A Lufthansa spokesman said the airline’s strategy was the result of careful consideration. “We are not trying to enter the ultra-low cost arena with our second brand, Eurowings,” the spokesman said – adding that Eurowings would be able to offer customer services, such as access to airport lounges, that Ryanair could not.
Investors, however, seem to prefer a more straightforward business model – such as that of IAG, whose budget carrier Vueling is clearly separated from its premium brands. Goldman Sachs argued that the airline’s costs, at just over €0.04 per seat and kilometer flown, allow it to readily compete with EasyJet and others.
Eurowings’ complex structure – including the location of its headquarters in Austria – is due at least in part to Lufthansa’s ongoing battle with Germany’s pilot and cabin crew unions, how have carried out several crippling strikes in the past year over pay and conditions. Shareholder representatives seem to understand that logic.
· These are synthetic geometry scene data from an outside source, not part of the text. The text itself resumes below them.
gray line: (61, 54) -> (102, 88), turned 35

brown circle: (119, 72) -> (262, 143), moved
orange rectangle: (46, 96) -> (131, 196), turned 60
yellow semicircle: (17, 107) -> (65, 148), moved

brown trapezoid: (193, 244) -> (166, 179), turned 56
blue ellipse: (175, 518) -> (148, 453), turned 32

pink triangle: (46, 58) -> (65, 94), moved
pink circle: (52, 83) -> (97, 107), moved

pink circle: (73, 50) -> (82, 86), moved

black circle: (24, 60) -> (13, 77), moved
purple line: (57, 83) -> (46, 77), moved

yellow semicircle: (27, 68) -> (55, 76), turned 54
“There’s been progress at Lufthansa under Mr. Spohr,” said Marc Tüngler, managing director for DSW, Germany’s largest association for private investors. “The CEO is leaving no stone unturned, and has knowingly accepted that Eurowings and all the measures he’s introduced will water down Lufthansa’s strong brand. All of that is only happening to, finally, solve the pay issue.”
Mr. Spohr has promised to reach an agreement in the dispute, which has gone on for three years now, during 2016. But insiders have spoken of tough negotiations. Lufthansa is under pressure to make progress ahead of a deadline set for the end of this month by cabin crew union UFO. The pilots’ union Cockpit says it will only negotiate through next month.
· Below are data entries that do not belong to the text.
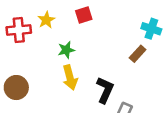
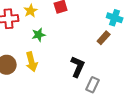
green star: (66, 50) -> (39, 35), moved
yellow arrow: (70, 78) -> (32, 62), moved

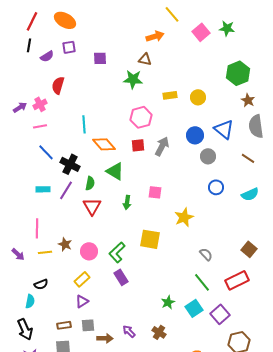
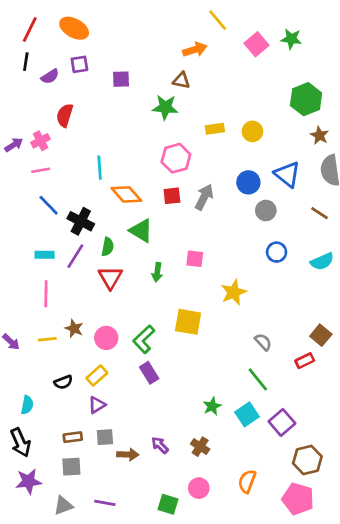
pink line: (37, 228) -> (46, 294), moved
red rectangle: (237, 280) -> (305, 361), moved, size x0.6
black semicircle: (41, 284) -> (63, 382), moved

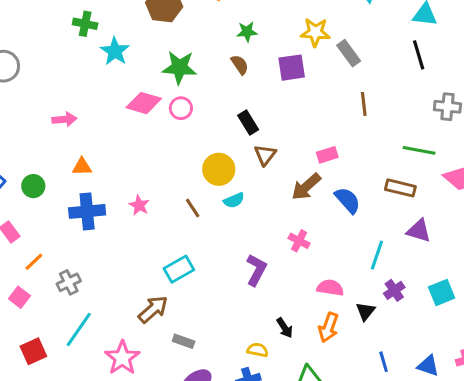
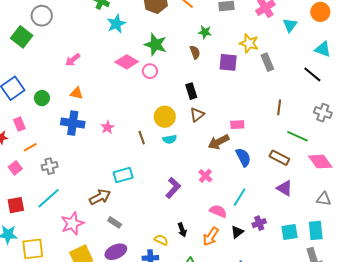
black line: (419, 55) -> (312, 74), turned -48
brown line: (364, 104) -> (279, 107), moved
pink arrow: (64, 119) -> (73, 60), turned 133
cyan line: (377, 255) -> (240, 197), moved

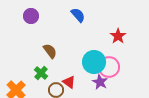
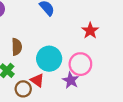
brown semicircle: (50, 51) -> (17, 47), turned 35
cyan circle: (94, 62) -> (49, 59), moved

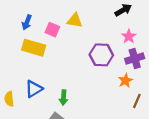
One of the major sticking points in those talks is Lufthansa’s pension scheme. The carrier says it can no longer guarantee 6 percent interest, since rates have remained so low for so long. Another issue is whether the wage agreement that applies to Lufthansa workers should also apply to Eurowings employees.
That part of the dispute is having a severe impact on daily operations. Eurowings has been plagued by flight cancellations, not just due to equipment shortages, but also because of problems securing pilots and crew, many of whom are reluctant to accept the lesser pay offered by Eurowings. Co-pilots for Lufthansa earn about €20,000 more than their counterparts at Eurowings.
The problems with Eurowings are also spilling over into Lufthansa’s core business. The airline is short of 450 cabin crew – which has brought down the quality of service on some of Lufthansa’s routes.
Passenger complaints about having to wait longer for drinks and meals are on the rise – and customer dissatisfaction could threaten Lufthansa’s standing compared to its competitors Singapore Airlines and Qatar Airways, both of which hold five-star ratings.
Despite these concerns, Mr. Spohr has opted to move forward with the biggest investment program in the airline’s history. Lufthansa has ordered more than 270 new planes – at a list price of €37 billion – and is spending more to offer additional ground services.
For Mr. Tüngler, that’s reason enough to believe in Lufthansa’s ability to rebound. In the meantime, the company will have to cope with the effects of its union disputes, as well as growing competition that stands to put pressure on earnings.
“It’s a toxic soup that is extremely dangerous for the share price,” Mr. Tüngler said. “And another new challenge for Mr. Spohr is that Lufthansa will have to continue investing in its product if it wants to stay competitive on the routes it’s interested in.”